The Daily Star is also playing down the danger posed by the current crisis, lumping all of its stories under the title "World War 3 Fears."

WW3 fears
Next to a low-key image of Trump, Putin and Assad looking mean and mysterious, the Star's headline reads: "Where US will strike if missiles are launched TODAY." I wonder if the Star knows where the missiles will strike if they're launched TOMORROW. As long as Assad reads the Daily Star every morning, he should be fine.

Someone in British military intelligence needs to have a word with the producers at Sky News. Once an hour on Thursday, the news channel carried a two-minute sequence showing what Britain could offer if it were to join in a strike against Syria. Now, in case Assad wasn't paying attention to that, it has a full presentation available online.

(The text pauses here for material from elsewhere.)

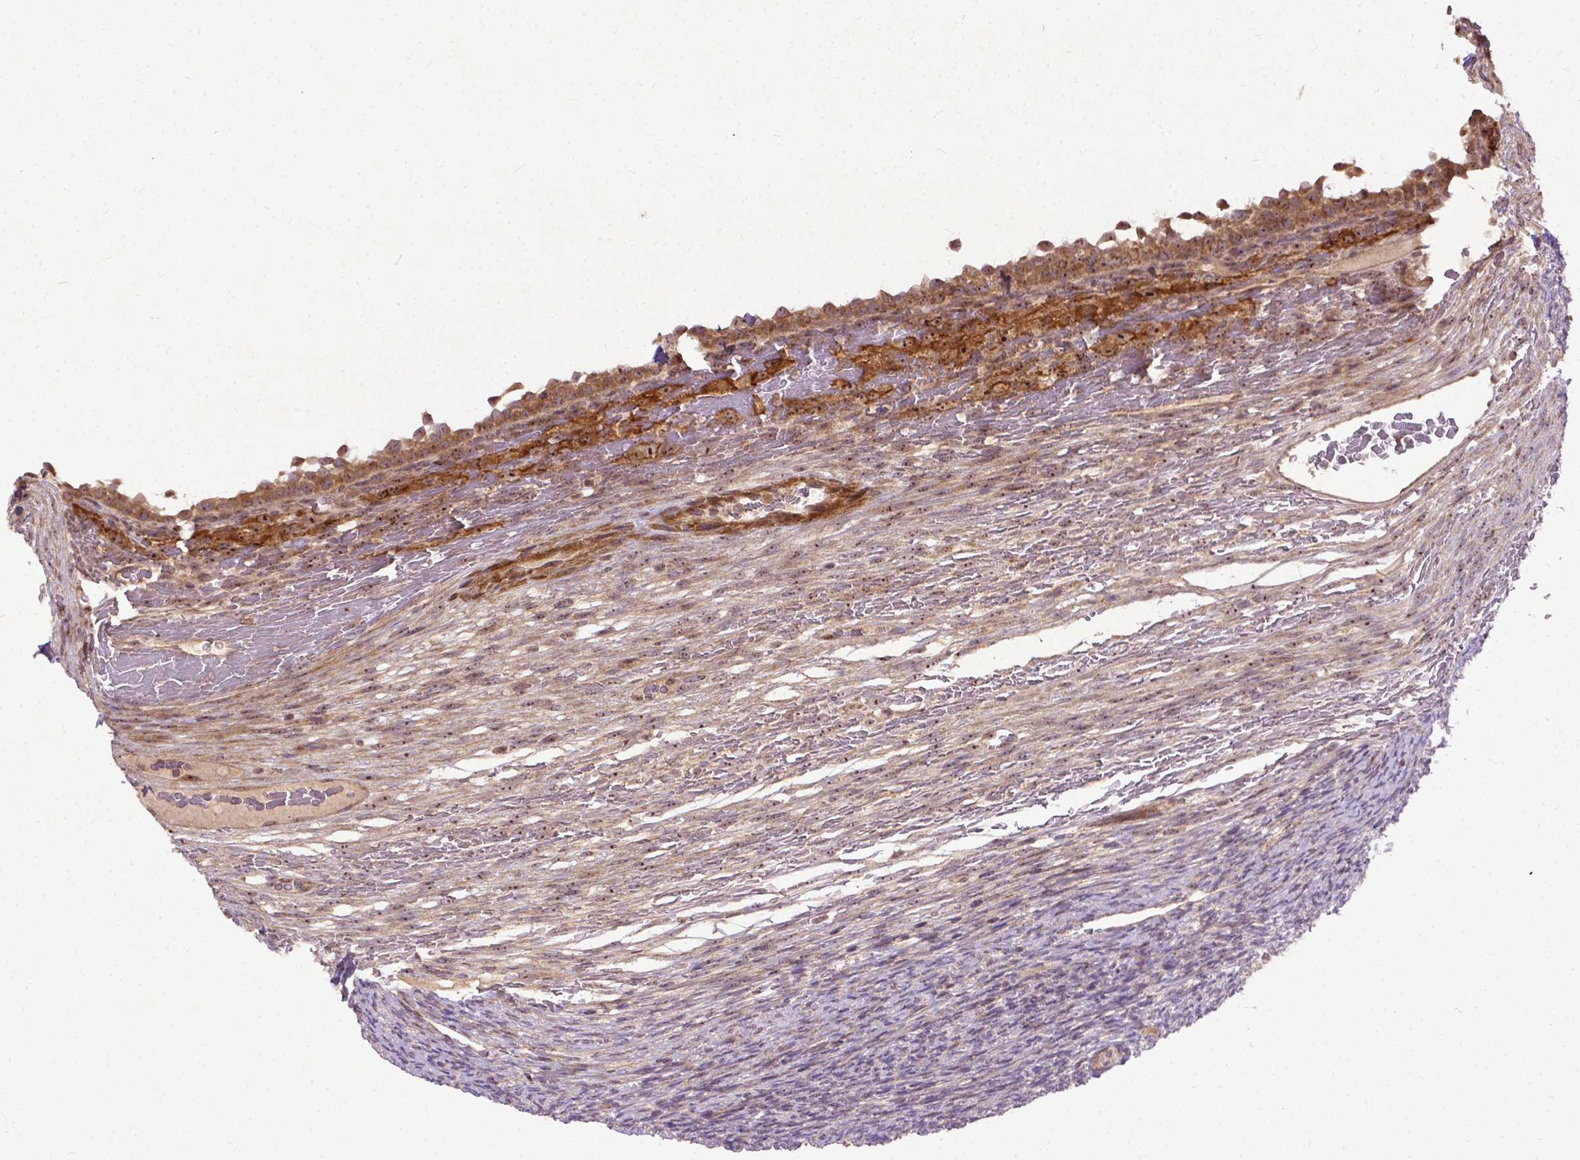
{"staining": {"intensity": "weak", "quantity": ">75%", "location": "cytoplasmic/membranous"}, "tissue": "ovary", "cell_type": "Follicle cells", "image_type": "normal", "snomed": [{"axis": "morphology", "description": "Normal tissue, NOS"}, {"axis": "topography", "description": "Ovary"}], "caption": "Protein expression analysis of unremarkable ovary reveals weak cytoplasmic/membranous staining in about >75% of follicle cells. The staining is performed using DAB (3,3'-diaminobenzidine) brown chromogen to label protein expression. The nuclei are counter-stained blue using hematoxylin.", "gene": "PARP3", "patient": {"sex": "female", "age": 34}}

However, it's not just the national press getting in on the scaremongering, war-thirsty action. The tiny Watton and Swaffham Times offers a real journalistic lesson in finding the local angle. The paper from sleepy Norfolk says it's possible planes from a nearby airbase could be dropping "bunker buster" cruise missiles in Syria any time now. In other news from Watton and Swaffham, the Boxing Day burglar with a distinctive bald patch is still being sought by police.

The Richmond and Twickenham Times also manages to fit in a brief list of Britain's war-waging weaponry. Locals can read that, alongside a report on how a court has ruled that limits on the number of dogs walked by one person are lawful after all. Twenty-first century Britain. Waging wars and walking dogs.